NSAIDs Boost Ulcerative Colitis and Crohn’s Disease Risk for Women

May 8, 2012

An association between non-steroidal anti-inflammatory drugs and these two inflammatory bowel disorders has long been suspected but not, until now, documented.

The use of non-steroidal anti-inflammatory drugs (NSAIDs), but not aspirin or acetaminophen, appears to increase the risk of ulcerative colitis and Crohn’s disease among women. Greater frequency, higher doses, and prolonged duration of NSAID use was associated with about a two-fold increase in the risk for both diseases, Ashwin Ananthakrishnan, MD, of Massachusetts General Hospital, and his coauthors reported in the Annals of Internal Medicine.

“Such an association has been long suspected clinically. Now there is objective data to support it,” said Dr. Ananthakrishnan in an interview.

The safest pain killer for ulcerative colitis or Crohn’s disease is acetaminophen, he says.

“Right now, our finding is more interesting from a mechanism standpoint and attempts to provide insights into what factors influence development of ulcerative colitis or Crohn’s disease,” says Dr. Ananthakrishnan. “Our findings should not be taken to indicate that aspirin may be safer than NSAIDs for pain relief. In clinical practice, we continue to suggest minimizing the use of both NSAIDs and aspirin where appropriate, as prior studies have also raised concern that use of such agents may be associated with a flare.”

In the study, Dr. Ananthakrishnan and colleagues found that, compared with nonusers, women who used NSAIDs for 15 or more days per month had a relative risk of 1.87 for developing ulcerative colitis and a relative risk of 1.59 for developing Crohn's disease. Women who took NSAIDs more than five times per week had an elevated risk of ulcerative colitis (RR 1.78) and Crohn's disease (RR 1.71), as did women with more than six years of NSAID use (ulcerative colitis: RR 2.00 and Crohn's disease: RR 2.83). On the other hand, dose, duration, or frequency of aspirin or acetaminophen use was not associated with increased risk of either condition.

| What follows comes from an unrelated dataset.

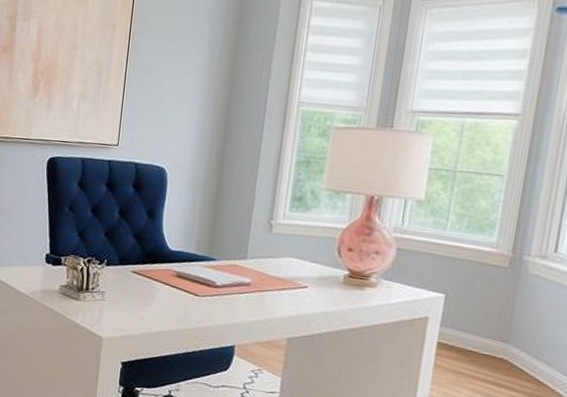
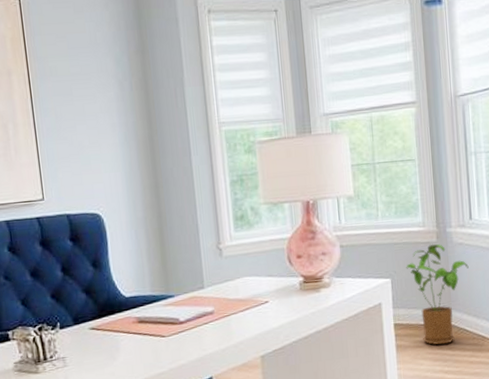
house plant: none [465,268,541,378] -> present [406,243,469,345]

It’s not clear why the risk is elevated with NSAIDs but not with aspirin. It could be a relative difference in their effects on Cox-1 and Cox-2 enzymes, he suggests, with selective suppression of one by aspirin and both by NSAIDs.

Other studies have shown that regular aspirin use may be associated with the development of Crohn’s disease, but not of ulcerative colitis. A large, prospective European cohort study found a strong positive association between regular aspirin use and Crohn’s disease, but not ulcerative colitis. The British authors concluded that if other findings confirm this association, then aspirin may adversely affect the development of Crohn’s disease in middle-aged to elderly populations.
 
Our understanding of the pathogenesis of both ulcerative colitis and Crohn’s disease remains “incomplete,” says Dr. Ananthakrishnan , and further comparisons of the two forms of analgesics are needed to inform the best way to control pain for these patients.